OUP: So it seems like what you’re saying is, in a way, the creation of these sort of monumental works has sort of helped create the field of African American Studies.
Dr. Gates: We’ve had an extraordinary burst of scholarship. And very subtle and sophisticated scholarship. Much of the early work on African Americans was ideologically driven, either positively or negatively, by “friends of the Negro” (quote unquote)—meaning abolitionists or neo-abolitionists—or by enemies of the Negro, apologists for slavery and Jim Crowe. So there has never been a better time to be a scholar or student of African and/or African American Studies.
OUP: Tell me, if you can, how do you think the AFRICAN AMERICAN NATIONAL BIOGRAPHY fits into this development of the field?
Dr. Gates: The AANB has just risen to the third power, or cubed, reference accessibility in our field. The metaphor that Maya Angelou uses is standing on the shoulders of our ancestors. That means that now we can take African American Studies to a whole new level. Because we don’t have to waste time—in terms of the subtlety of our analysis—because we don’t have to waste time reinventing the bibliographical wheel. We don’t have to waste time wondering who has written about Phyllis Wheatley or Frederick Douglas.

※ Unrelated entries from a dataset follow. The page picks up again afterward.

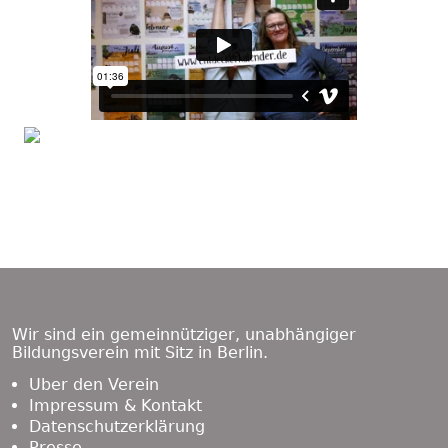
Footer
Content
Wir sind ein gemeinnütziger, unabhängiger
Bildungsverein mit Sitz in Berlin.
Über den Verein
Impressum & Kontakt
Datenschutzerklärung
Presse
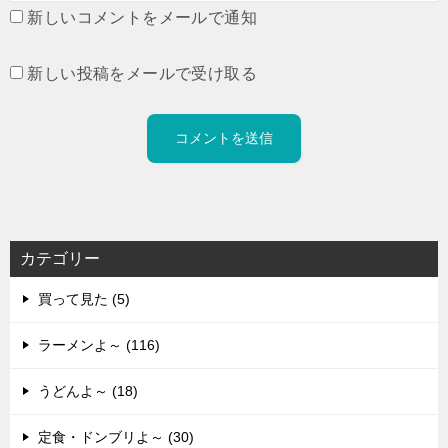
新しいコメントをメールで通知
新しい投稿をメールで受け取る
カテゴリー
買って見た (5)
ラーメンよ～ (116)
うどんよ～ (18)
定食・ドンブリよ～ (30)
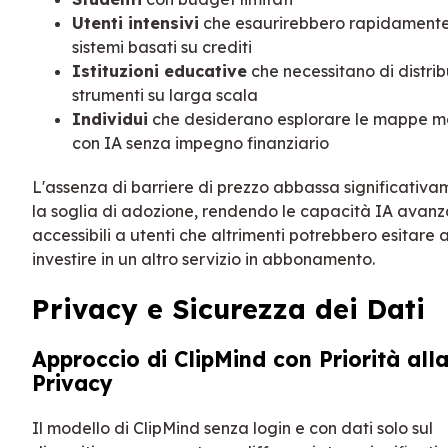
Utenti intensivi
che esaurirebbero rapidament
sistemi basati su crediti
Istituzioni educative
che necessitano di distrib
strumenti su larga scala
Individui
che desiderano esplorare le mappe m
con IA senza impegno finanziario
L'assenza di barriere di prezzo abbassa significativ
la soglia di adozione, rendendo le capacità IA avanz
accessibili a utenti che altrimenti potrebbero esitare 
investire in un altro servizio in abbonamento.
Privacy e Sicurezza dei Dati
Approccio di ClipMind con Priorità all
Privacy
Il modello di ClipMind senza login e con dati solo sul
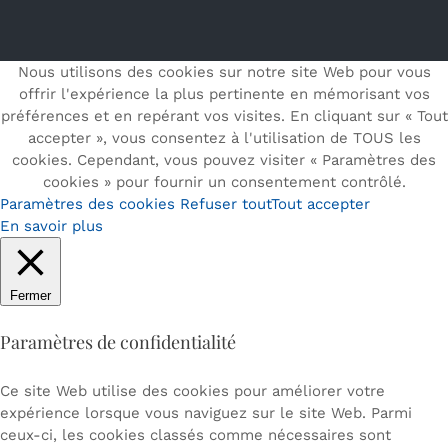
Nous utilisons des cookies sur notre site Web pour vous
offrir l'expérience la plus pertinente en mémorisant vos
préférences et en repérant vos visites. En cliquant sur « Tout
accepter », vous consentez à l'utilisation de TOUS les
cookies. Cependant, vous pouvez visiter « Paramètres des
cookies » pour fournir un consentement contrôlé.
Paramètres des cookies
Refuser tout
Tout accepter
En savoir plus
Fermer
Paramètres de confidentialité
Ce site Web utilise des cookies pour améliorer votre
expérience lorsque vous naviguez sur le site Web. Parmi
ceux-ci, les cookies classés comme nécessaires sont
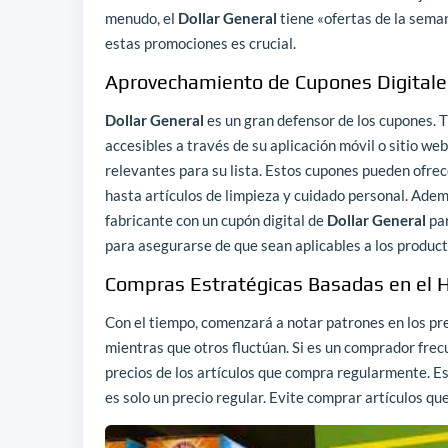
menudo, el
Dollar General
tiene «ofertas de la seman
estas promociones es crucial.
Aprovechamiento de Cupones Digitales
Dollar General
es un gran defensor de los cupones. T
accesibles a través de su aplicación móvil o sitio we
relevantes para su lista. Estos cupones pueden ofre
hasta artículos de limpieza y cuidado personal. Adem
fabricante con un cupón digital de
Dollar General
par
para asegurarse de que sean aplicables a los produc
Compras Estratégicas Basadas en el Hi
Con el tiempo, comenzará a notar patrones en los pr
mientras que otros fluctúan. Si es un comprador frec
precios de los artículos que compra regularmente. Es
es solo un precio regular. Evite comprar artículos q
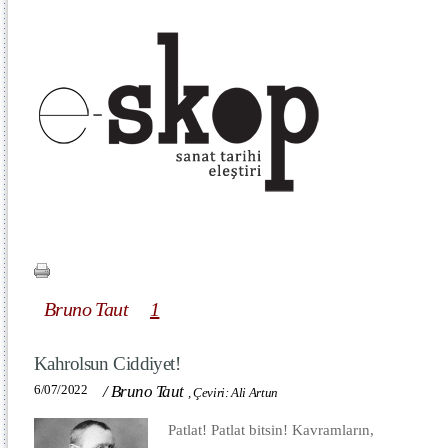
Bruno Taut
1
Kahrolsun Ciddiyet!
6/07/2022
/
Bruno Taut
,
Çeviri: Ali Artun
Patlat! Patlat bitsin! Kavramların,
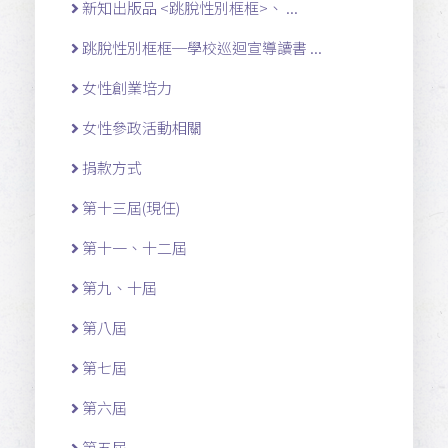
新知出版品 <跳脫性別框框>、 ...
跳脫性別框框─學校巡迴宣導讀書 ...
女性創業培力
女性參政活動相關
捐款方式
第十三屆(現任)
第十一 、十二 屆
第九、十屆
第八屆
第七屆
第六屆
第五屆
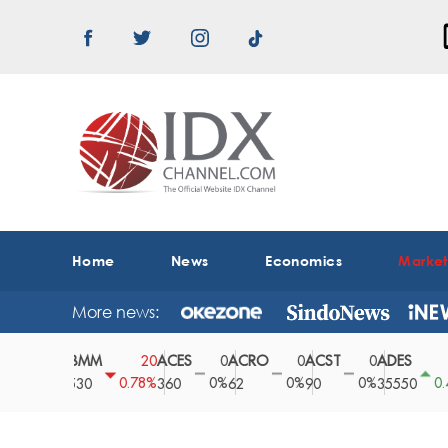
Home
News
Economics
Marke
More news:
ABMM
ACES
ACRO
ACST
ADES
A
0
20
0
0
0
150
0%
0.78%
0%
0%
0%
0.42%
2530
360
62
90
35550
1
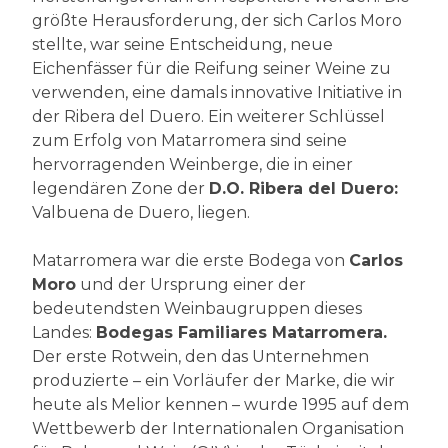
größte Herausforderung, der sich Carlos Moro
stellte, war seine Entscheidung, neue
Eichenfässer für die Reifung seiner Weine zu
verwenden, eine damals innovative Initiative in
der Ribera del Duero. Ein weiterer Schlüssel
zum Erfolg von Matarromera sind seine
hervorragenden Weinberge, die in einer
legendären Zone der
D.O. Ribera del Duero:
Valbuena de Duero, liegen.
Matarromera war die erste Bodega von
Carlos
Moro
und der Ursprung einer der
bedeutendsten Weinbaugruppen dieses
Landes:
Bodegas Familiares Matarromera.
Der erste Rotwein, den das Unternehmen
produzierte – ein Vorläufer der Marke, die wir
heute als Melior kennen – wurde 1995 auf dem
Wettbewerb der Internationalen Organisation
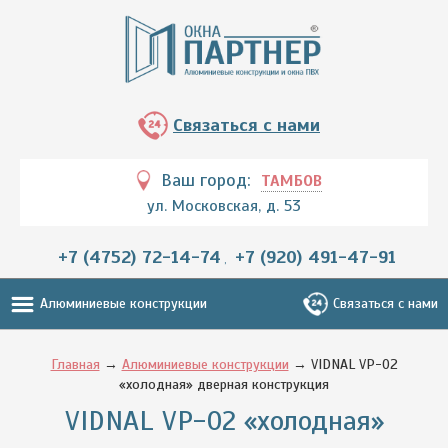
Связаться с нами
Ваш город:
ТАМБОВ
ул. Московская, д. 53
+7 (4752) 72-14-74
+7 (920) 491-47-91
,
Алюминиевые конструкции
Связаться с нами
Главная
→
Алюминиевые конструкции
→ VIDNAL VP-02
«холодная» дверная конструкция
VIDNAL VP-02 «холодная»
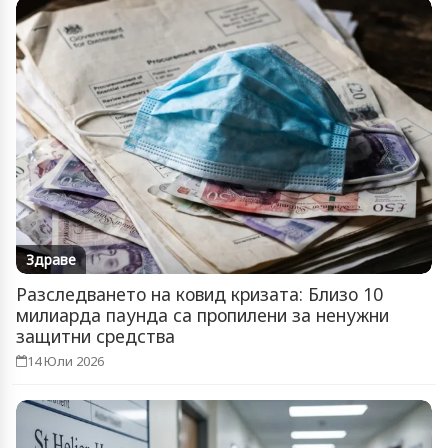
Здраве
Разследването на ковид кризата: Близо 10
милиарда паунда са пропилени за ненужни
защитни средства
14 Юли 2026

OUP: And then you can build on the information that has been recorded.
Dr. Gates: And you can build on it, yes. It is a tremendous—the contribution to efficiency is difficult even to calculate. And I think that—you know I’m biased— publishing the AFRICAN AMERICAN NATIONAL BIOGRAPHY will just be an enormous boon to scholarship in both these fields. You know now there are so many people we don’t know—even the most sophisticated scholar of African American history, for example, just simply doesn’t know about the vast number of players who were significant in African American history. The best biographical dictionary contains about 630 entries, and we’re about to publish 4,000 in print and then thousands more online. That’s amazing. I mean, you just can’t even grasp it.
OUP: In a way, we are potentially rescuing some figures that might have fallen by the wayside.
Dr. Gates: We are rescuing significant historical figures from the purgatory of ignorance. And doing so, we will revolutionize our field. So without a doubt the publication of AFRICAN AMERICAN NATIONAL BIOGRAPHY is the single most important event—archival event—in the history of African American Studies.
OUP: Would you say has any aspect of this work been surprising to you?
Dr. Gates: Oh, it’s full of surprises. These are people who thrived, were important in their time and have disappeared. They’ve fallen through the cracks. And the fact that we can then bring them back to life—you know, restore them to their historical significance—gives me more pleasure than I can put into words. It’s like these are the Lazarus’s of the Black tradition. And they are being brought back to life by the wonders of technology.
OUP: Technology and a lot of hard work.
Dr. Gates: And a lot of hard work. We have a great team of editors, our editorial board, and researchers and we’re all working together; it’s truly a collective project.
OUP: Certainly. And I think that’s probably why I think it’s going to be successful.
Dr. Gates: Yeah, I think so. You know, I feel that I’m blessed to have started my career when I did, under the tutelage of John Blassingame, and then been able to see these remarkably dramatic changes, and be part of—to utilize the changes in technology for the greater benefit of scholars of African and African American Studies. And, to some degree, to contribute to those changes, as well. I’m like a kid in a candy store.